Exercises to complete:
1. Reproduce word for word the part of the thermal dome simulation passage that begins at the words "We utilized the" and stops after "three distinct groups.".
2. List every symbol that the thermal dome simulation passage defines for a physical quantity, along with the quantity it stands for.

We utilized the commercial software COMSOL Multiphysics to perform finite-element simulations and validate our theoretical design. We conducted steady-state simulations with the heat transfer module, and the transient results will be elaborated in Section S3 in Appendix A. For simplicity, we used the hemispherical thermal dome for verification. The background is dimensioned at 30 cm × 30 cm × 15 cm and features a thermal conductivity κ_b of 10 W∙m⁻¹∙K⁻¹. A hemispherical object represented by a core with radius l_o = 9 cm and thermal conductivity κ_o = 500 W∙m⁻¹∙K⁻¹ is introduced. The temperature and isotherm distributions in the background demonstrate the perturbation of heat flow. Once heat transfer reaches equilibrium, we analyze the efficacy of our thermal dome through the examination of the temperature distribution in three distinct groups.

Recorded data:
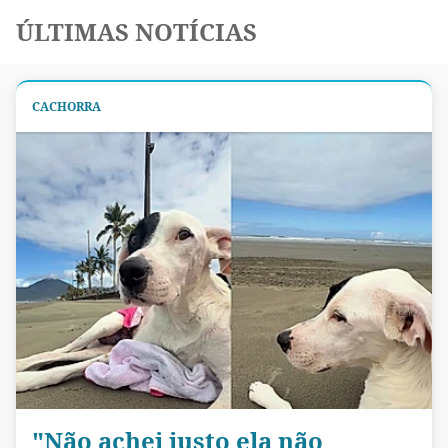
ÚLTIMAS NOTÍCIAS
CACHORRA
"Não achei justo ela não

Solutions to each task:
1.
We utilized the commercial software COMSOL Multiphysics to perform finite-element simulations and validate our theoretical design. We conducted steady-state simulations with the heat transfer module, and the transient results will be elaborated in Section S3 in Appendix A. For simplicity, we used the hemispherical thermal dome for verification. The background is dimensioned at 30 cm × 30 cm × 15 cm and features a thermal conductivity κ_b of 10 W∙m⁻¹∙K⁻¹. A hemispherical object represented by a core with radius l_o = 9 cm and thermal conductivity κ_o = 500 W∙m⁻¹∙K⁻¹ is introduced. The temperature and isotherm distributions in the background demonstrate the perturbation of heat flow. Once heat transfer reaches equilibrium, we analyze the efficacy of our thermal dome through the examination of the temperature distribution in three distinct groups.

2.
- κ_b: thermal conductivity of the background
- l_o: radius of the core of the hemispherical object
- κ_o: thermal conductivity of the core